Daí para frente o poder das armas voltou a reinar em Baixo Guandu e imediações. Conforme registros de jornais e inquéritos policiais arquivados, a cortina dessa época de perversidades se fecha com a execução do tenente José Scárdua, em Vitória no ano de 1973. 
 
Segundo recortes de jornais da época, o temido pistoleiro José Scárdua (foto) foi morto a tiros dentro de uma barbearia na Vila Rubim por um pistoleiro disfarçado de mendigo que entrou no estabelecimento lotado com um saco na mão e dentro dele um revólver 38 engatilhado. Chegou perto de Scárdua como se fosse pedir esmolas, este lhe deu as costas e o pistoleiro disparou um certeiro tiro na nuca. Dizem que ele ainda tentou sacar o inseparável revólver da cintura, mas tombou morto.
 
Mortes eram definidas por três barras
 
A morte do fazendeiro Antônio Pinto em 1971 quebrou um acordo intermediado entre os integrantes do chamado Sindicato do Crime dois anos antes pelo então deputado federal Dirceu Cardoso e o senador Raul Giuberti. 
 
Uma nova onda de terror e perversidade começou novamente se espalhar pela região, lembra o dentista Ricardo Cipriano Calvão, 53 anos já falecido. Ele era sobrinho-neto do temido Secundino Cipriano da Silva, o coronel Bimbim que cresceu ouvindo histórias de crimes a luz do lampião de querosene ao pé do fogão de lenha.
 
“Dizem os mais velhos que nessa época se matava por três barras.
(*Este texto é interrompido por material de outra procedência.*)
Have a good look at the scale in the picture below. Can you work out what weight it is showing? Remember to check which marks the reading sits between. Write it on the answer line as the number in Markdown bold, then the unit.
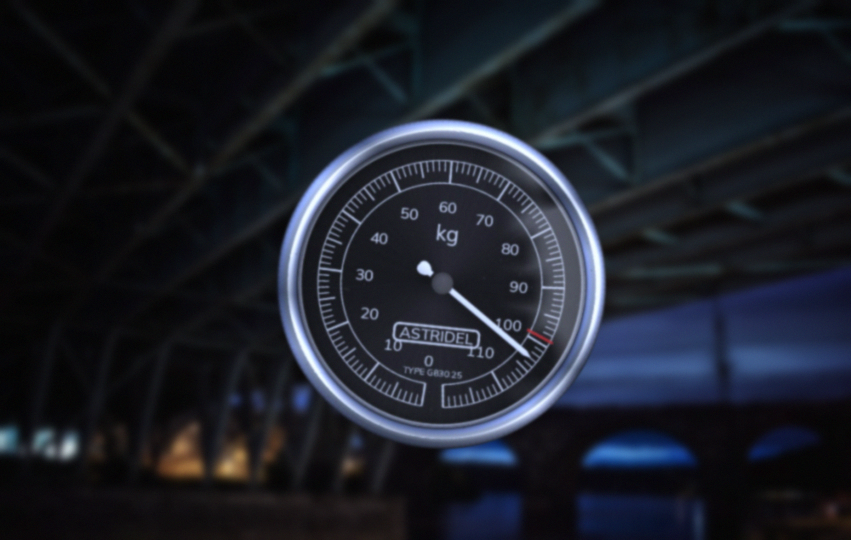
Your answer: **103** kg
Barra de Ouro, Barra de Saia e Barra de Córrego”, disse Ricardo detalhado que o ouro fazia alusão ao dinheiro, saia às questões passionais envolvendo mulheres e córrego a briga por divisas de terras.
 
O assassinato do pistoleiro Reginaldo Paiva de dia em plena praça de Baixo Guandu ajudou a ressuscitar o ódio entre as facções rivais, diz Ricardo. O lendário episódio conhecido como “Captura Branca”, marcou para sempre a memória de Ricardo Calvão. Segundo ele, o coronel Bimbim e seus jagunços foram convocados pelo ex-deputado estadual Sebastião Cipriano Nascimento, o Totó para fazer uma ‘limpa’ na região de Afonso Cláudio e Baixo Guandu infestada por bandoleiros e ladrões de cavalo. “Sabe-se que em seis meses mais de duzentas pessoas foram mortas”, contou Calvão.